◆ Records to process
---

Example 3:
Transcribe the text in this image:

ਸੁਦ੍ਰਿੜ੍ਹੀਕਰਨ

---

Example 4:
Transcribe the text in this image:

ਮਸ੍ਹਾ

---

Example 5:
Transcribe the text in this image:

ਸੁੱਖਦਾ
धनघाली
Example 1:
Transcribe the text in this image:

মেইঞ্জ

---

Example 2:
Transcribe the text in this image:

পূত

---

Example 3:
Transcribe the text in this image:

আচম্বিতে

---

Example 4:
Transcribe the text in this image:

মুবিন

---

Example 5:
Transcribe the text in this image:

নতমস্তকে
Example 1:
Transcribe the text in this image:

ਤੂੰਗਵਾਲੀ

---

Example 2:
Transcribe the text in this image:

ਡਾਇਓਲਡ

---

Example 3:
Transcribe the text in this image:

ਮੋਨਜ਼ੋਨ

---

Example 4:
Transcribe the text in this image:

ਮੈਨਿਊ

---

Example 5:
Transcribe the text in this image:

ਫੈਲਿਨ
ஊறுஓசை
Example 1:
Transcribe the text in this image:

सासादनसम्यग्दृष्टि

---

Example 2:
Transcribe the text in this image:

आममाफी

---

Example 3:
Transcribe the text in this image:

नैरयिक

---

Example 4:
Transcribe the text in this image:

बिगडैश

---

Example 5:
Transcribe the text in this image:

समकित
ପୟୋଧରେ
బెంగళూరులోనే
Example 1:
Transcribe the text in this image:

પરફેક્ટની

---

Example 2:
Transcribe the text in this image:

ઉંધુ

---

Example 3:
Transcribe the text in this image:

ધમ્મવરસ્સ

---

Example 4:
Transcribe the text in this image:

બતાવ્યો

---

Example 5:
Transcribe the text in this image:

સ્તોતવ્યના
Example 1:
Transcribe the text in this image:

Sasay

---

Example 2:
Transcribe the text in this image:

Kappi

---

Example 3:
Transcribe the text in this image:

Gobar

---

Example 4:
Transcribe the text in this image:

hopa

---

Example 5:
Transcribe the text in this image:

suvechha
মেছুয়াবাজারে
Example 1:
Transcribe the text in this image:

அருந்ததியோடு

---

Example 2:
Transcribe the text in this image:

◆ Problem details
In full and unchanged, repeat the data above.

◆ Answer to this exercise
---

Example 3:
Transcribe the text in this image:

ਸੁਦ੍ਰਿੜ੍ਹੀਕਰਨ

---

Example 4:
Transcribe the text in this image:

ਮਸ੍ਹਾ

---

Example 5:
Transcribe the text in this image:

ਸੁੱਖਦਾ
धनघाली
Example 1:
Transcribe the text in this image:

মেইঞ্জ

---

Example 2:
Transcribe the text in this image:

পূত

---

Example 3:
Transcribe the text in this image:

আচম্বিতে

---

Example 4:
Transcribe the text in this image:

মুবিন

---

Example 5:
Transcribe the text in this image:

নতমস্তকে
Example 1:
Transcribe the text in this image:

ਤੂੰਗਵਾਲੀ

---

Example 2:
Transcribe the text in this image:

ਡਾਇਓਲਡ

---

Example 3:
Transcribe the text in this image:

ਮੋਨਜ਼ੋਨ

---

Example 4:
Transcribe the text in this image:

ਮੈਨਿਊ

---

Example 5:
Transcribe the text in this image:

ਫੈਲਿਨ
ஊறுஓசை
Example 1:
Transcribe the text in this image:

सासादनसम्यग्दृष्टि

---

Example 2:
Transcribe the text in this image:

आममाफी

---

Example 3:
Transcribe the text in this image:

नैरयिक

---

Example 4:
Transcribe the text in this image:

बिगडैश

---

Example 5:
Transcribe the text in this image:

समकित
ପୟୋଧରେ
బెంగళూరులోనే
Example 1:
Transcribe the text in this image:

પરફેક્ટની

---

Example 2:
Transcribe the text in this image:

ઉંધુ

---

Example 3:
Transcribe the text in this image:

ધમ્મવરસ્સ

---

Example 4:
Transcribe the text in this image:

બતાવ્યો

---

Example 5:
Transcribe the text in this image:

સ્તોતવ્યના
Example 1:
Transcribe the text in this image:

Sasay

---

Example 2:
Transcribe the text in this image:

Kappi

---

Example 3:
Transcribe the text in this image:

Gobar

---

Example 4:
Transcribe the text in this image:

hopa

---

Example 5:
Transcribe the text in this image:

suvechha
মেছুয়াবাজারে
Example 1:
Transcribe the text in this image:

அருந்ததியோடு

---

Example 2:
Transcribe the text in this image:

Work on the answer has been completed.